Development Authority executive director Nelson Geter said he understands the school system’s worries.
“We understand their concern and, of course, we want to always make sure that the public school systems are as solid as possible and, like I said, I think that we’re in position at this particular point to sit down and listen to their particular concerns,” Geter said.
Balancing economic growth with education
Cobb Schools Chairman Randy Scamihorn said he supports local businesses but is concerned about how quickly the tax deal is progressing. He’s not for or against Riverwalk’s tax break, but wants to learn more about how it could affect education in the county.
“I’m pro-Cobb County development, but we also have to make sure that our school systems have enough money to maintain our excellence in education,” Scamihorn said. “That’s why people want to come here.”
Cobb is attractive, Scamihorn said, because of its well-educated workforce and low taxes.
“Those taxes can’t remain low if we keep giving tax breaks on what everyone else is paying,” Scamihorn said.
Hinojosa also pointed to the school system’s $80 million deficit and said either expenses have to be cut or revenue has to be increased.
“On the face of it, it’s not good for us,” Hinojosa said.
It’s about making sure “voices are heard and there’s not any unintended consequences,” Hinojosa said.
“We’re all big fans of economic development. We understand that. We get that,” Hinojosa said. “But at the same time, we want to make sure our schools’ revenue is considered in any kind of economic development.”
FACTS AND FIGURES
HOW THE DEAL WENT DOWN:
• The Cobb Board of Commissioners approved a re-zoning for the property on Sept. 17, giving John Williams’ Riverwalk development the go-ahead.
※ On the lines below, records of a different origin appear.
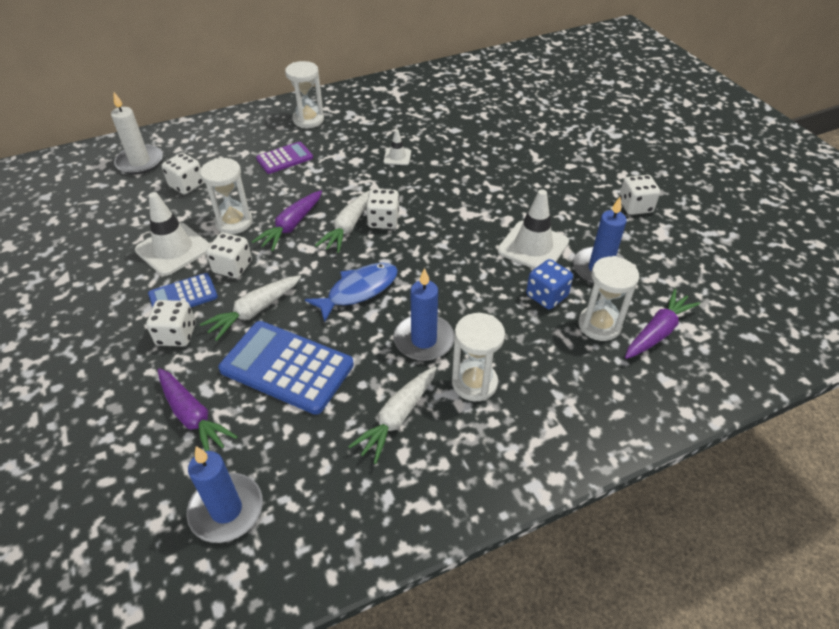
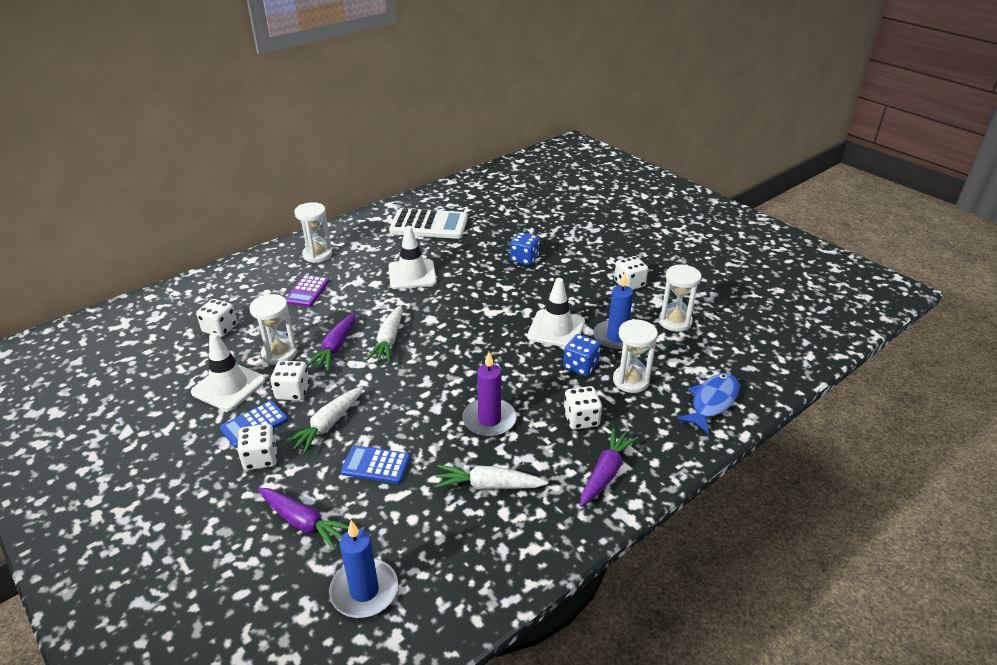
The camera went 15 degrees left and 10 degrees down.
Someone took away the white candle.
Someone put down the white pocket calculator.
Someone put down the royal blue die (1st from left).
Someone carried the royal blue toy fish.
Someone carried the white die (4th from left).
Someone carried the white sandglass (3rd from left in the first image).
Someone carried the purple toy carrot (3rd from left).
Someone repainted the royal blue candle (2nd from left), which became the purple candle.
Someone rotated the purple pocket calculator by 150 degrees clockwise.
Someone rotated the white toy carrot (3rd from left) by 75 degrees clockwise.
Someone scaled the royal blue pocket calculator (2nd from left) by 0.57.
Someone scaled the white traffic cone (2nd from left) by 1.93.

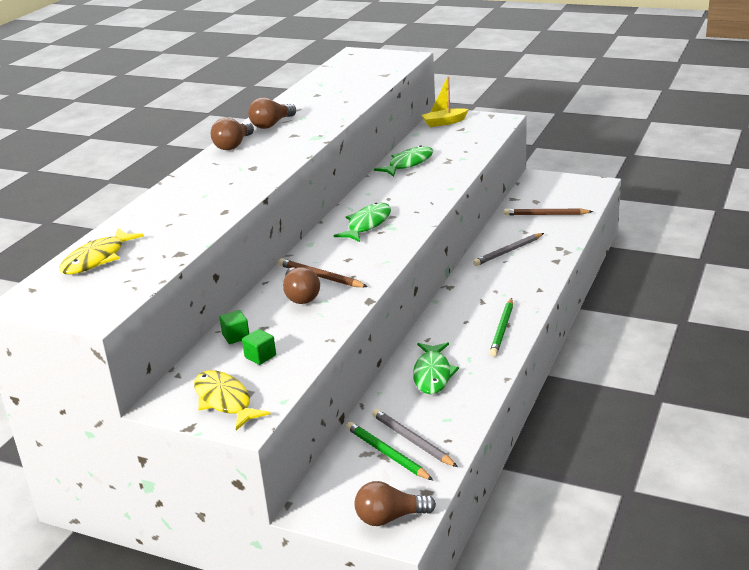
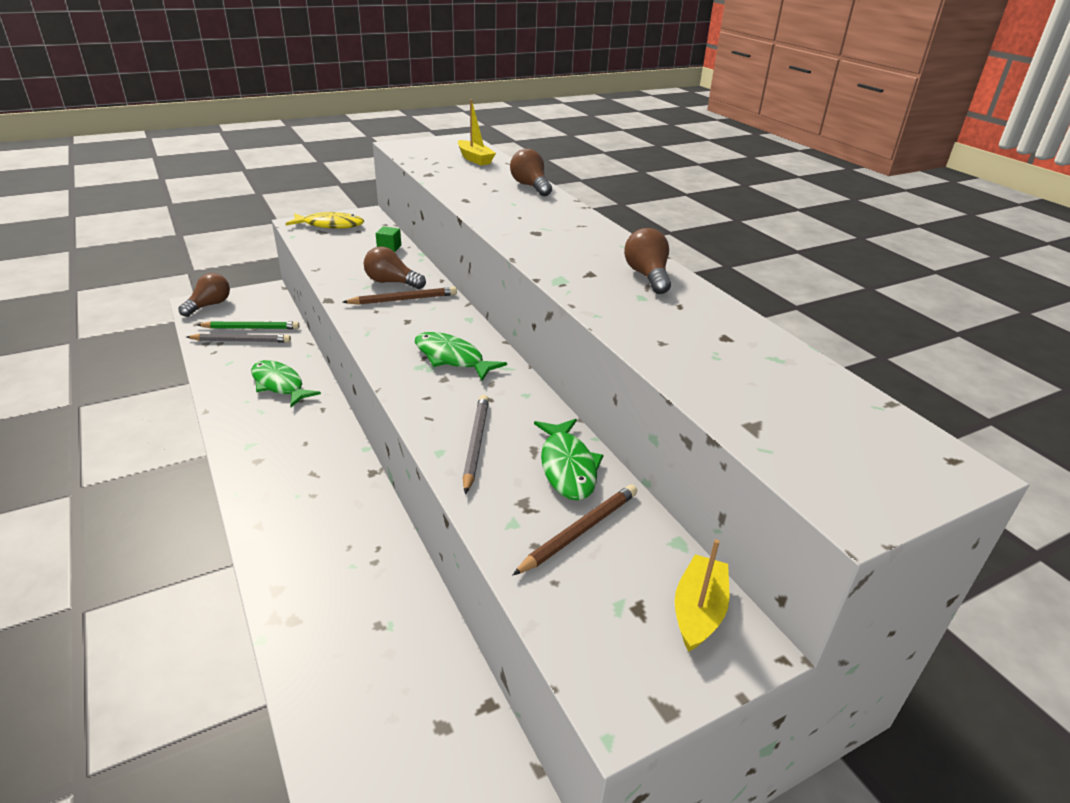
The camera went 125 degrees right and 5 degrees up.
Someone took away the emerald block (2nd from left).
Someone took away the emerald lead pencil (2nd from left).
Someone carried the russet lightbulb (1st from left in the first image).
Someone carried the ash-grey lead pencil (2nd from left).
Someone carried the russet lead pencil (2nd from left).
Someone swapped the bright yellow toy fish (1st from left) for the bright yellow toy boat (1st from left).
Someone rotated the emerald toy fish (1st from left in the first image) by 150 degrees clockwise.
• Also on Sept. 17, the Development Authority approved a resolution of intent to issue $103 million in bonds for Williams’ proposed apartment building and office park. Those bonds will allow the authority to purchase the property and lease it back to the developer, who avoids paying property taxes.
• Paperwork seeking property tax breaks was filed with the Cobb Board of Tax Assessors on Oct. 23. The Development Authority met again on Nov. 15 to finalize its approval of the bonds.
A committee of high-ranking county staffers including DOT Director Faye DiMassimo and Michael Hughes, economic development director, denied an incentives request for waiver of permitting fees on Nov. 18.
IS IT A DONE DEAL?
• No. A Cobb Superior Court judge will have the final say when the bonds go up for a validation hearing on Dec. 18, giving an opportunity for the public to challenge the bond deal. If not successfully challenged, the judge will validate the bonds and the tax break will kick in as soon as the Development Authority takes ownership of the property. Closing on the deal is expected before the end of the year.
WHO’S BEHIND IT?
• While Cumberland-based Greenstone Properties is listed as the developer of record for Riverwalk, one of John Williams’ companies is involved as a financial backer.
• Williams founded Post Properties Inc. in 1970 and has directed the development of more than $5 billion in real estate during his career. He led the effort to build the $150 million Cobb Energy Performing Arts Centre and its main theater, The John A. Williams Theatre, is named for him.